The Feast of Blades isn't just for the second founding chapters. It is for any chapter descended from the Imperial Fists. And, yes, it would make sense that there was only 3,000 troops left (Fists plus two successors) after the incident at the Eternal Fortress. Every time they talk about it in codex fluff they talk about how it nearly wiped out the Imperial Fists legion and that if it wouldn't have been for Guilliman showing up when he did, it would have happened. That doesn't sound like 12,000 legionnaires surviving to me. You may have a different interpretation of nearly wiped out, but 12k fighting space marines seems far from 'nearly' to me.


----------



## TheReverend (Dec 2, 2007)

Hey man, I'm just saying. Based on how big the legions were aduring the heresy, 12,000 isn't a huge figure, probably 2/10ths of their original number. When the Crimson Fists were down to 2/10ths of their chapter size after Ryan's World, they were classed as almost wiped out. 

And the way I read Legion of the Damned, the history of the feast of blades sounds like it was set up by Dorn when he split the legion, so I was just guessing that only those chapters that were there at that time, i.e second founding, would be invited. 

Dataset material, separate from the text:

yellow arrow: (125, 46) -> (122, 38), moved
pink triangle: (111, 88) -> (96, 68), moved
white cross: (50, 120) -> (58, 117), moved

Anyway, it is all speculation and interpretation so we should all agree to disagree with this sort of thing. No one is right until GW say they are  These are just my interpretations and everyone will have their own.

Rev


----------



## space cowboy (Apr 3, 2009)

My main point in the last post, about the Feast, was that Dorn set it up, not that only the second founding get to go, and that nothing can really be read into anyone's participation.


----------